Se levantó apresurado. No quería llamar la atención.

Su estómago rugió, recordándole que desde ayer solo había tomado una jarra de cerveza en la taberna. Necesitaba comer.

Volvió al centro del pueblo. La luz de la mañana lo hacía todo más nítido: los techos rojizos, las flores colgantes en las ventanas, el aire fresco que olía a madera, pan recién hecho y tierra húmeda.

Un aroma en particular lo hizo detenerse. Pan tibio. Se dejó guiar por el olfato hasta que lo reconoció: venía de la taberna. No dudó en entrar.

Adentro, Thomas atendía a un par de soldados y algunos aldeanos. Reía, servía bebidas calientes y colocaba platos humeantes sobre las mesas. Theo eligió una mesa discreta, alejada de la barra. No quería destacar.

Thomas lo vio y se acercó con su habitual energía.

—¿Quieres algo de pan? —preguntó con una sonrisa.

Theo asintió.

Minutos después, tenía frente a sí un plato sencillo pero reconfortante, y una taza de infusión caliente. Comió sin prisa, observando el lugar. Personas de todas las edades y clases sociales se mezclaban allí sin tensiones. Era evidente que Thomas no solo ofrecía comida y bebida: ofrecía refugio.

"Debe ser alguien muy querido en este pueblo..." pensó Theo. "Carismático. Cálido. Y aún así, no parece cansarse nunca."

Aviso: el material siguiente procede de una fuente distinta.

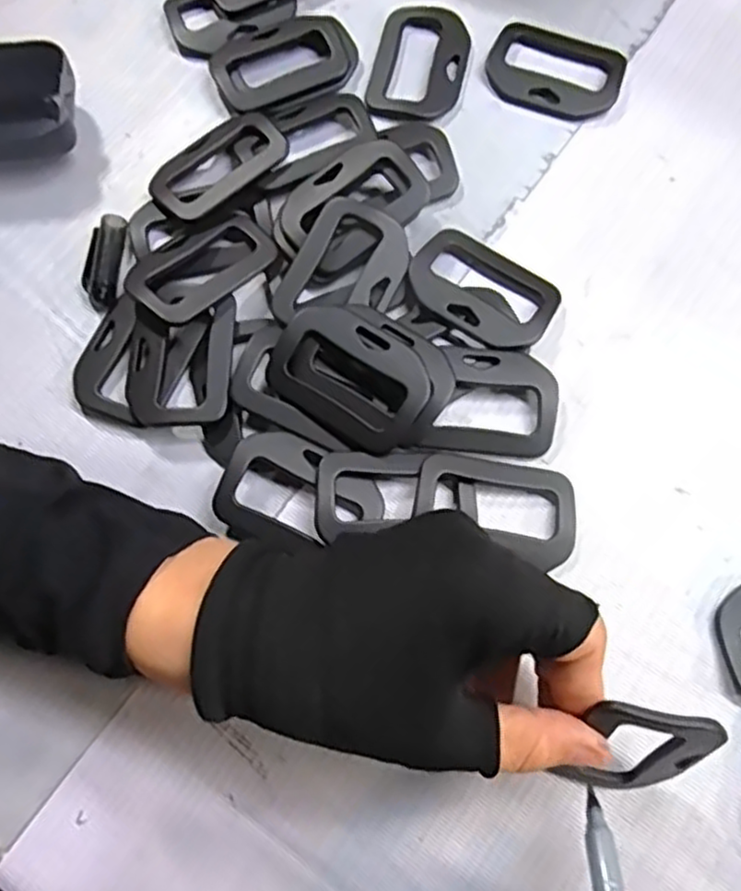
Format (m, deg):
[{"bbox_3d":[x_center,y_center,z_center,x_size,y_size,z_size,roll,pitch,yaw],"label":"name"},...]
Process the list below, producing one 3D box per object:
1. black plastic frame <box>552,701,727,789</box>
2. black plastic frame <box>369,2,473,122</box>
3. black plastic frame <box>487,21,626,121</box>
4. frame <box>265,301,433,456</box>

Cuando terminó de comer, se acercó a la barra y dejó unas monedas.

—Debes terminar exhausto con tanta gente entrando y saliendo —comentó, en tono casual.

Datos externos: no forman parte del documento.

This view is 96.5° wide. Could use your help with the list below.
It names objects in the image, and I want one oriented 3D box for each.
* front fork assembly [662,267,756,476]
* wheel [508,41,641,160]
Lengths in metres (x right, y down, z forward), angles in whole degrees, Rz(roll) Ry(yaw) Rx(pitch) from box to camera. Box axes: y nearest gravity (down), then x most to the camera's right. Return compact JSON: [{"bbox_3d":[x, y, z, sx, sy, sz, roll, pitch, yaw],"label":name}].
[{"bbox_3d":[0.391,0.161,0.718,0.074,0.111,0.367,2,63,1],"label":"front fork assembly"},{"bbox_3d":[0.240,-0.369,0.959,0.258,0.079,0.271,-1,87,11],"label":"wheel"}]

Thomas soltó una carcajada.

—A veces sí —admitió—. Pero prefiero eso a tener la taberna vacía y triste. Mientras haya ruido, hay vida.

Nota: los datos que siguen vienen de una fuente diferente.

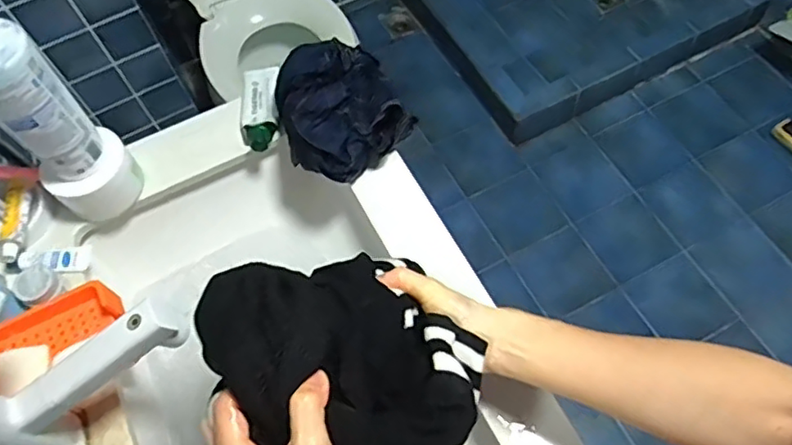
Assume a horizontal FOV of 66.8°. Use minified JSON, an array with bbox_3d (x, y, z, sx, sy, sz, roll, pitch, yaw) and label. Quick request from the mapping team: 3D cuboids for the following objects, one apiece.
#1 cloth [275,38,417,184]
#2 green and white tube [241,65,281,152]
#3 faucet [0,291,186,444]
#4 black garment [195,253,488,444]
[{"bbox_3d":[-0.066,-0.130,0.668,0.132,0.078,0.150,-28,65,-10],"label":"cloth"},{"bbox_3d":[-0.163,-0.138,0.722,0.045,0.024,0.131,-8,63,0],"label":"green and white tube"},{"bbox_3d":[-0.267,0.116,0.494,0.183,0.166,0.087,-35,66,-13],"label":"faucet"},{"bbox_3d":[-0.030,0.091,0.425,0.179,0.131,0.150,37,71,20],"label":"black garment"}]

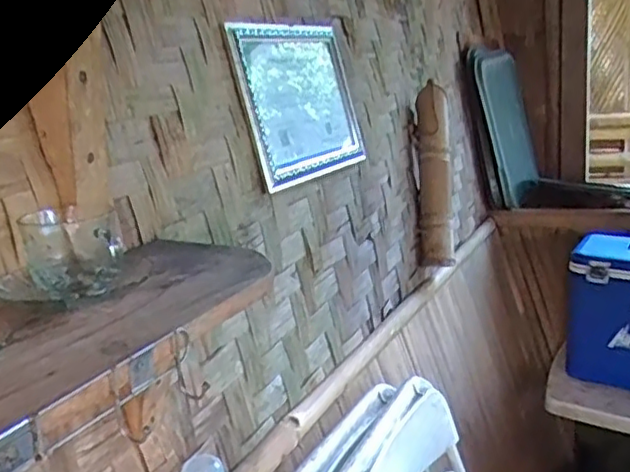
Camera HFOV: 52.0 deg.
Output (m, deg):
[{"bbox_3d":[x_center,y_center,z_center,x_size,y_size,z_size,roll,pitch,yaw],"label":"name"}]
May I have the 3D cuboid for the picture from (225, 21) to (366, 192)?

Theo asintió con una sonrisa leve. Había algo genuino en aquel hombre que le generaba confianza.

—Hoy va a haber más ruido de lo normal —añadió Thomas, sirviendo otra bebida—. El castillo organiza un baile de máscaras por el aniversario de Lisvane. Mucha gente, vino por todos lados, música, secretos... Lo de siempre. Y adiviná quién va a estar a cargo del vino.

—¿Tú?

—Exactamente. Y necesito ayuda.

Thomas lo miró con intención.

—Te veo observador. Te vendría bien ver el castillo desde adentro, ¿no?

Theo disimuló el leve sobresalto. Una oportunidad como esa... era justo lo que necesitaba.

—¿Quieres que te ayude?

—Serías bienvenido. Pero acuerdate: es un baile de máscaras. Nadie puede revelar su identidad. Esa es la gracia.

Theo sonrió con un poco picardía.

—Entonces cuenta conmigo.

Thomas le tendió la mano para sellar el trato. Theo la estrechó sin dudar.

Lo que comenzaba como un simple desayuno, acababa de transformarse en la entrada perfecta al lugar donde se tejían los secretos más importantes del reino.